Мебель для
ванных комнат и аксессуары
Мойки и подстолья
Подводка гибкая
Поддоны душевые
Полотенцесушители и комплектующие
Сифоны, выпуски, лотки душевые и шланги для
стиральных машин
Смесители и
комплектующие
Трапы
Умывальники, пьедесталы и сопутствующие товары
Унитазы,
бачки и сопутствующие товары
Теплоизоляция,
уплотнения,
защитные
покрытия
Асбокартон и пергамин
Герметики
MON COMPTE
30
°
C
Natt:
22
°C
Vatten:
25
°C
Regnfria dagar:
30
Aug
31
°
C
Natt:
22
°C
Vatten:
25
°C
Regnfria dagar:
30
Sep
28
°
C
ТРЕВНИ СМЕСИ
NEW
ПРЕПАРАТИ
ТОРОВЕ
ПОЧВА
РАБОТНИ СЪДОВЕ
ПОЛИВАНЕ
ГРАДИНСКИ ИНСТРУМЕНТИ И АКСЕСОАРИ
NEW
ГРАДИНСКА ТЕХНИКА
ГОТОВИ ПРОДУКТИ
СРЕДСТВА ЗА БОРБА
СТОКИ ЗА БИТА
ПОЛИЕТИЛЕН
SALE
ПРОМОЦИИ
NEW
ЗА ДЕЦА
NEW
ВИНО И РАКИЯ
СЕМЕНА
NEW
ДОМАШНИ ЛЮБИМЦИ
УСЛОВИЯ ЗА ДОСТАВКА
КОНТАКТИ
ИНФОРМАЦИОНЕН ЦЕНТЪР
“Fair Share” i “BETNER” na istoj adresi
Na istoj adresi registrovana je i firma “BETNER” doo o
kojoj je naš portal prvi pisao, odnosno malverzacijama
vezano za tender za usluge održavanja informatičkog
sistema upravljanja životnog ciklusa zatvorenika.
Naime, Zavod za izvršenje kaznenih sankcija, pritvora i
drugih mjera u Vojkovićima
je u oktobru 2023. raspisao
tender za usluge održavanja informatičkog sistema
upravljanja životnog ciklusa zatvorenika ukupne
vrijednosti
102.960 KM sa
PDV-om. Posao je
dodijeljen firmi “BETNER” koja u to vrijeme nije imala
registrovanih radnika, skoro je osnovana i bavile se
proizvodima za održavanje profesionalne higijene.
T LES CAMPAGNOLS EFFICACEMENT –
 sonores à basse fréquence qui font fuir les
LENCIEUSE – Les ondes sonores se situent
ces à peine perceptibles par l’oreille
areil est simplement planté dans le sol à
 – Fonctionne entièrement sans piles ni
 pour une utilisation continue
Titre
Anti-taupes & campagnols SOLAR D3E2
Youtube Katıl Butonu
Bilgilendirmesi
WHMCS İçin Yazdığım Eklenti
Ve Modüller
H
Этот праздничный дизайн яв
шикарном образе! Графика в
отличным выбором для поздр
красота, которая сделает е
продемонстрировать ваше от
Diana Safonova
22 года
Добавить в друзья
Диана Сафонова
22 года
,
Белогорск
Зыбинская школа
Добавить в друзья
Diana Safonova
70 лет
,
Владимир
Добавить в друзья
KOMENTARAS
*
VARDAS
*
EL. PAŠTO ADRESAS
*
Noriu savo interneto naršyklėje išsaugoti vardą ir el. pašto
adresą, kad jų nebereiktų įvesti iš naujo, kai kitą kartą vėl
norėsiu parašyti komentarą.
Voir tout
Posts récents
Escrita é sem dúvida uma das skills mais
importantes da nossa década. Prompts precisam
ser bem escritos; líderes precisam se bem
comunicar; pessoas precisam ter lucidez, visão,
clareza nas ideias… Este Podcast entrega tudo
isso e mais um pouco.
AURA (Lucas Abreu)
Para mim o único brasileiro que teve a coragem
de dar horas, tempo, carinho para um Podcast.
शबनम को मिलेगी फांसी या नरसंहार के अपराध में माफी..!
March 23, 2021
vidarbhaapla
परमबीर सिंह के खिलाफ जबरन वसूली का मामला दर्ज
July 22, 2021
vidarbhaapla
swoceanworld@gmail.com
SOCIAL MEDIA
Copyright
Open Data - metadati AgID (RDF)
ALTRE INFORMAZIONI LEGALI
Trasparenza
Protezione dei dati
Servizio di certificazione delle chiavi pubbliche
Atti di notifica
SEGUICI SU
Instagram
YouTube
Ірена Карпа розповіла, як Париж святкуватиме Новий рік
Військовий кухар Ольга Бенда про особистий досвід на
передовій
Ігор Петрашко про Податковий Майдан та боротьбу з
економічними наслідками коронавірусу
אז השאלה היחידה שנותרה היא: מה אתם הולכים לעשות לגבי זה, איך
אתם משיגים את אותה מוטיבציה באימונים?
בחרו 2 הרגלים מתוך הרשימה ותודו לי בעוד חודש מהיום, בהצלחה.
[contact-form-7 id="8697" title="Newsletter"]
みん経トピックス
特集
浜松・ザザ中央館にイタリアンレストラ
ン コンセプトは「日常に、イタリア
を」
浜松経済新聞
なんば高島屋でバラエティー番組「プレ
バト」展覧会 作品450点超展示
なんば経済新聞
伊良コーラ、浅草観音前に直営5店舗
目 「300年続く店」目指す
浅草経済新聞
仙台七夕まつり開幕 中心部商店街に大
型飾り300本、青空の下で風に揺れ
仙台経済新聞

^^^^^^^^^^^^^^^^

▶ _Task brief_: Work out how many lines of the entries contain the word "istoj", and answer with that number alone.

▶ _Response to this task_: 2